Somos animales racionales. Vivimos en medio de una
naturaleza de la que formamos parte. Como animales no vivimos ajenos a sus ciclos vitales –aunque
la mayoría vivamos sin tener conciencia alguna de ello- y como racionales nos
enfrentamos a todo en busca de sentido. Se nos presenta como incógnita incluso
nuestra propia existencia.
Una muestra de ello son las estaciones del año:
primavera, verano, otoño e invierno. No es curioso que comúnmente las
mencionemos en este orden… es simbólico.
Primavera… Todo brota haciendo estallar la vida por todas partes. Es otro el color… los colores que nos rodean. El ánimo se ensancha de emociones. La vida vibra.
Nacemos… despertamos a la vida haciendo que nuestro alrededor se desdibuje en una explosión de sentido. Es otro el color de la mirada de los que presencian la nueva vida.
Verano… El sol arremete contra todo y la luz es más intensa. Llega, en ocasiones, a molestar. Todo cobra más intensidad y el escenario de la vida se nos muestra más plenamente.
Juventud… Fuerza insolente que como el sol quiere llegar a todo de manera intensa. Apetece más formar parte constante de la obra que ser observadores desde la butaca. No es tiempo de contemplar sino de vivir derrochando vida.
Otoño… El signo más evidente es el color, que aunque más intenso y hermoso es menos cegador. Las hojas de los árboles caen y muchos quedan desnudos. El frío empieza a salir a escena y todo parece ir más lento.

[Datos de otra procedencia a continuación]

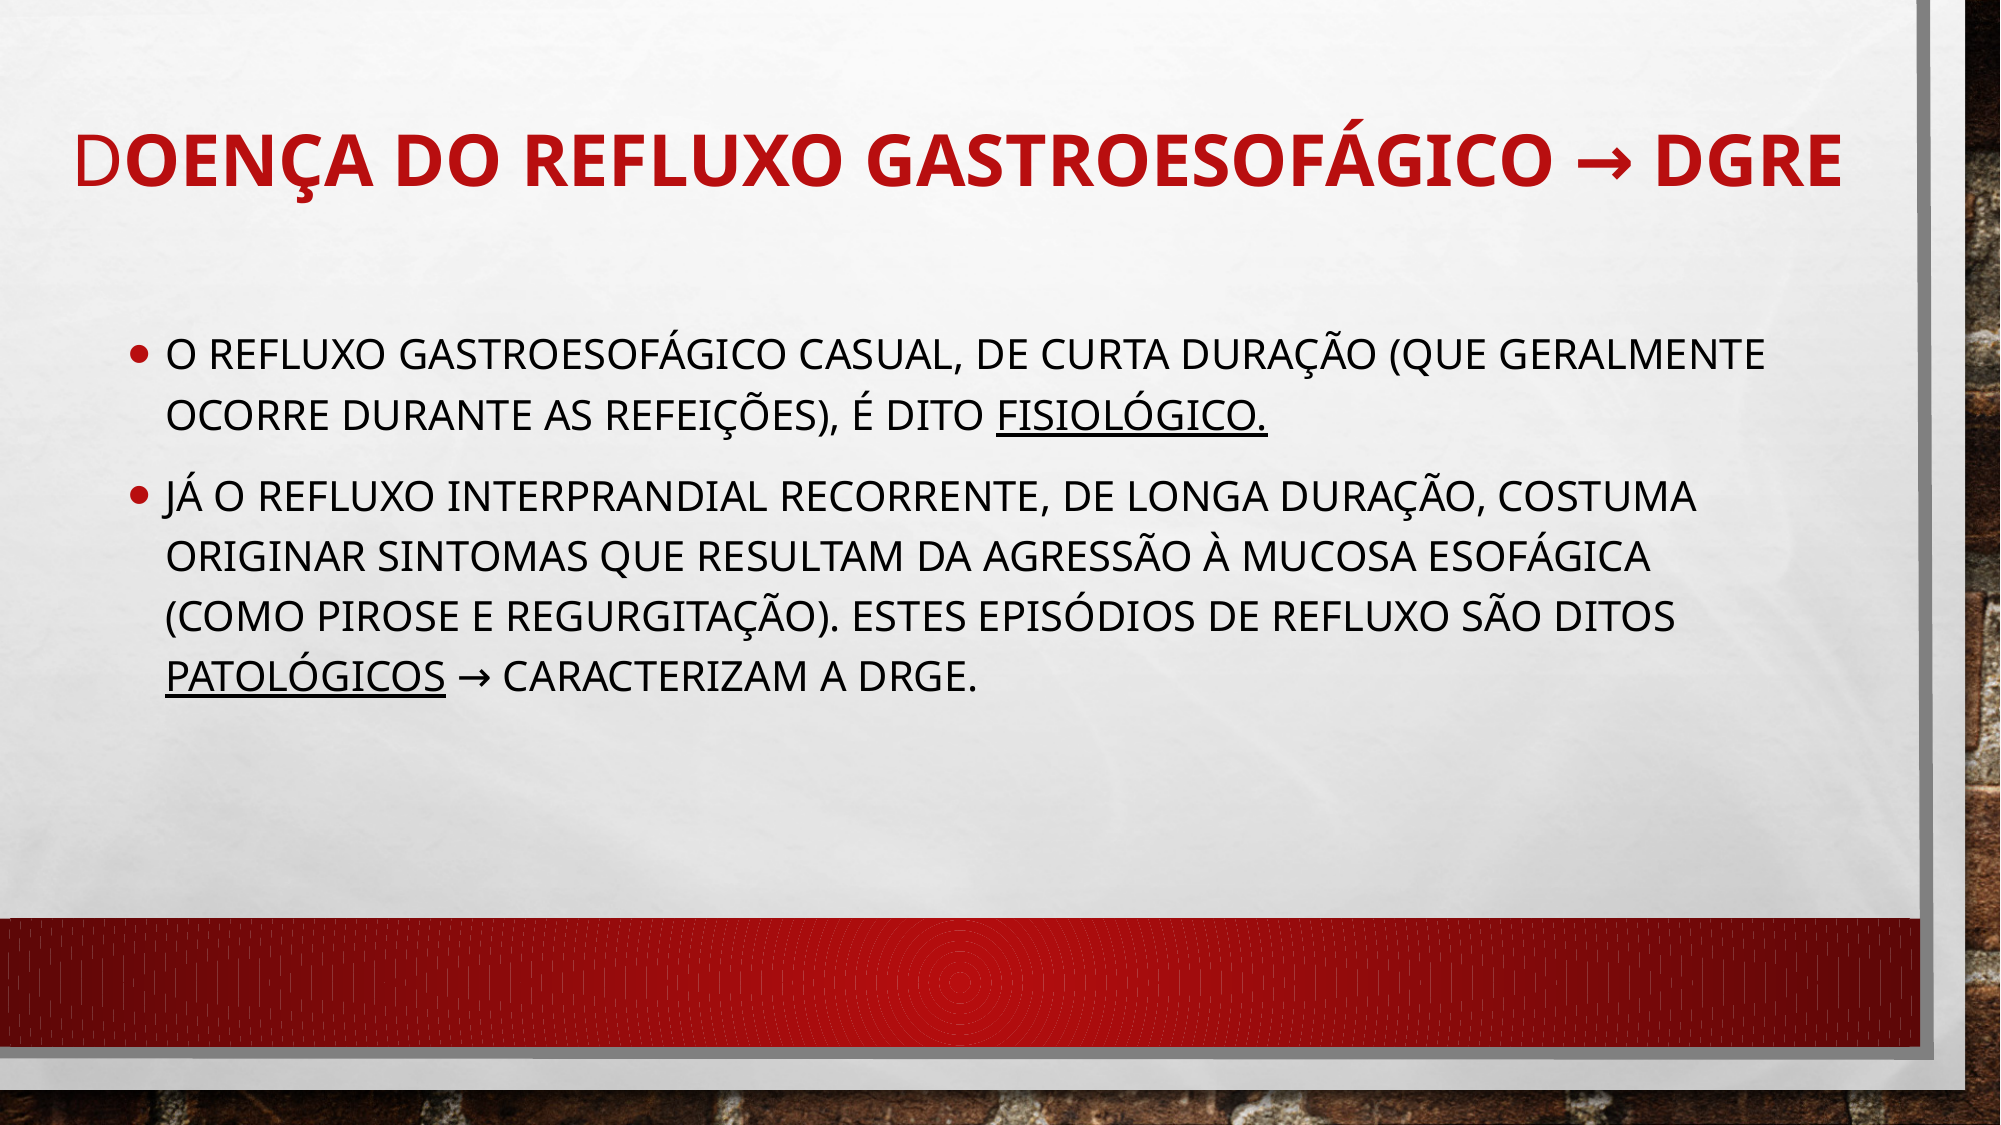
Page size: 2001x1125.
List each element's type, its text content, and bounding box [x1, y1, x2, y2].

picture [0, 0, 2000, 1125]
list O refluxo gastroesofágico casual, de curta duração (que geralmente ocorre durante as refeições), é dito fisiológico. Já o refluxo interprandial recorrente, de longa duração, costuma originar sintomas que resultam da agressão à mucosa esofágica (como pirose e regurgitação). Estes episódios de refluxo são ditos patológicos → Caracterizam a DRGE. [112, 277, 1818, 821]
title doença do Refluxo Gastroesofágico → dgre [56, 114, 1874, 304]
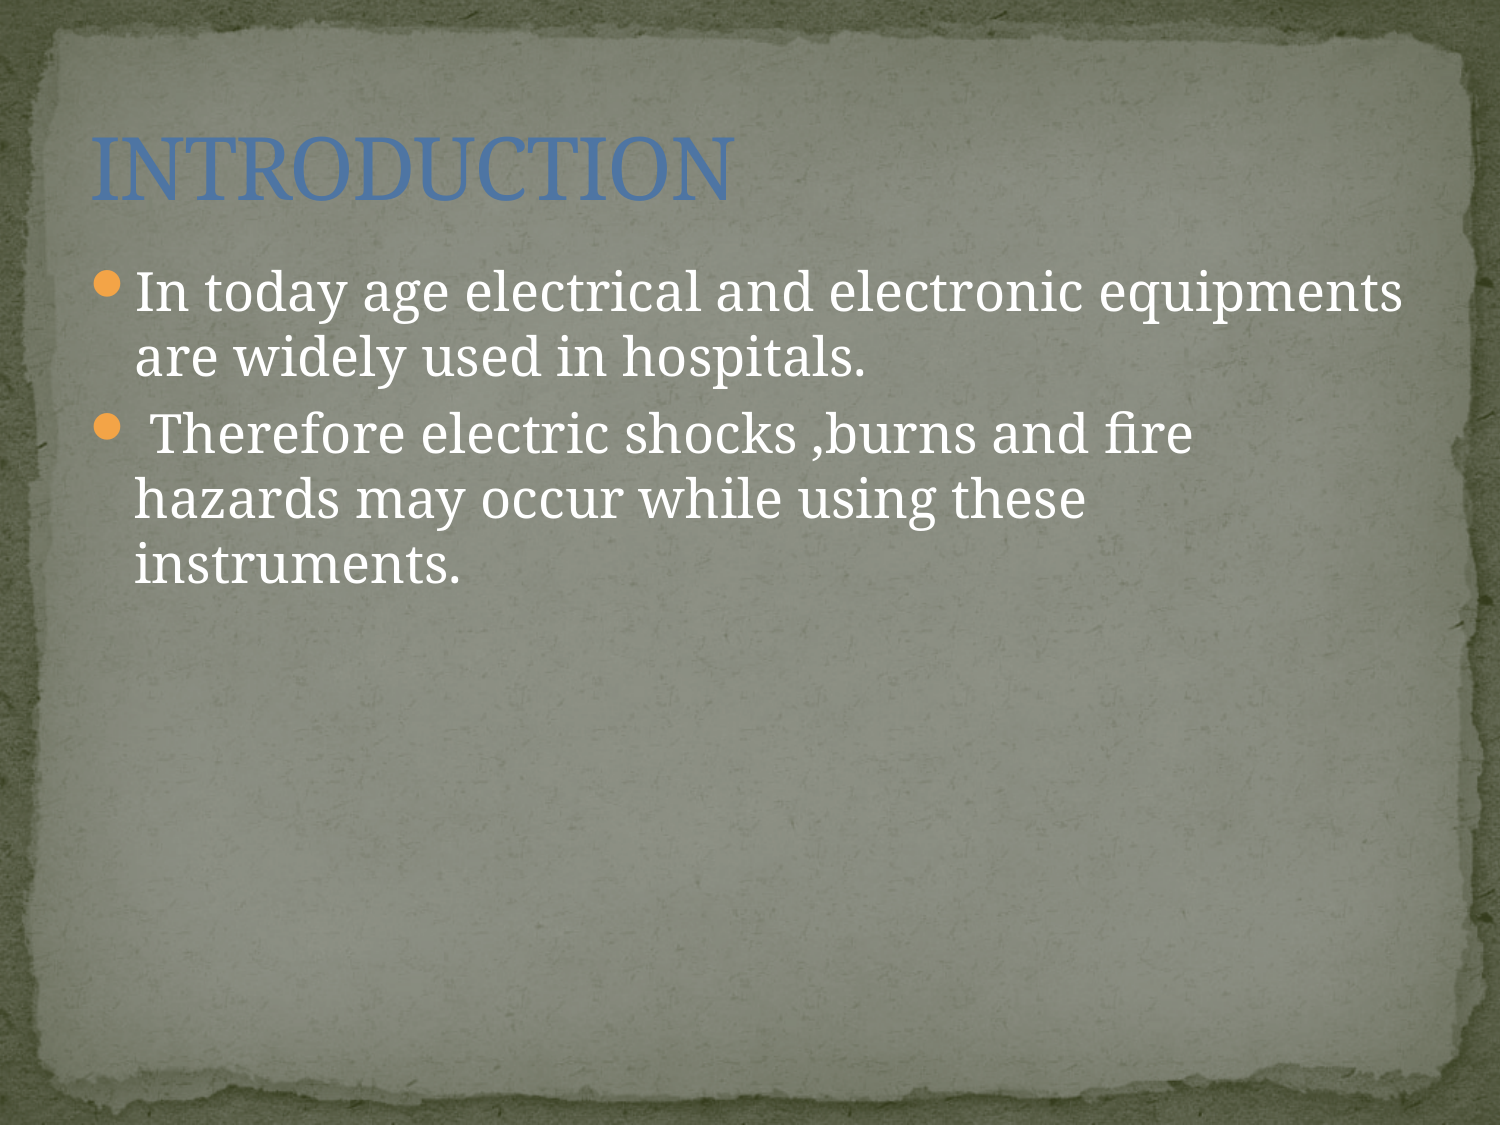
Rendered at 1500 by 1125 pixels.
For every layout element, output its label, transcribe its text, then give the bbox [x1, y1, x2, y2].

list In today age electrical and electronic equipments are widely used in hospitals. Therefore electric shocks ,burns and fire hazards may occur while using these instruments. [75, 249, 1425, 1000]
title INTRODUCTION [74, 24, 1425, 225]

Madurez… Vivimos con menos ímpetu pero con más intensidad. Resulta más fácil detenerse, mirar, disfrutar, cuestionarse y pensar las cosas. Las heridas que en la juventud cicatrizaban rápido ahora nos hablan de nosotros mismos.
El tiempo ya no se mide por todo lo
que queda por hacer sino por vivir con más profundidad… ya que no es el tiempo
quien pasa, sino nosotros. Apenas nos va quedando espacio para engañar y
engañarnos. Se nos notan más los entresijos, como a un árbol con las ramas desnudas.
Invierno… Frío gris que ralentiza todo. El escenario de la
vida parece que quiere terminar la función aunque, en realidad, empieza el
desenlace de la obra. Se puede percibir en la escena una belleza distinta,
contradictoria, como el cálido color blanco de la fría nieve. Todo se
descompone bajo el suelo… las hojas que un día fueron brotes nuevos.
La vejez parece que nos va apartando poco a poco de todo. Es
como si el escenario de las relaciones no supiera qué papel darnos, quizás
porque no se quiere afrontar lo inevitable por miedo o por desconocimiento de
nuestro proceso vital. Nacemos para morir. Pero, ¿qué es realmente la muerte?
Esta pregunta es fundamental para entender la vida
porque la muerte es parte esencial de la VIDA. Esta cultura que lucha a golpes
de cosméticos y cirugía contra “el mal de la vejez” está perdiendo el rumbo y
el sentido de la vida.
El invierno no hace más que preparar el sustrato que
posibilita la nueva vida.
La vejez nos trae el regalo de la sabiduría.
Sabiduría que, a golpes de luz y sombra, se ha despojado de miedos… y se nos
brinda desnuda, sin pudor. Es el amor templado y puesto a prueba una y otra
vez. Amor fuerte, suave, mansamente ofrecido.
Amor que da paso al AMOR.
De la misma manera que la semilla no tiene
conciencia de que es un árbol y el gusano de que es una mariposa, nosotros
participamos de su falta de conciencia y de la misma plenitud y transformación.
Aunque yo, personalmente, me atengo a la fe que hace
de esta intuición certeza y esperanza.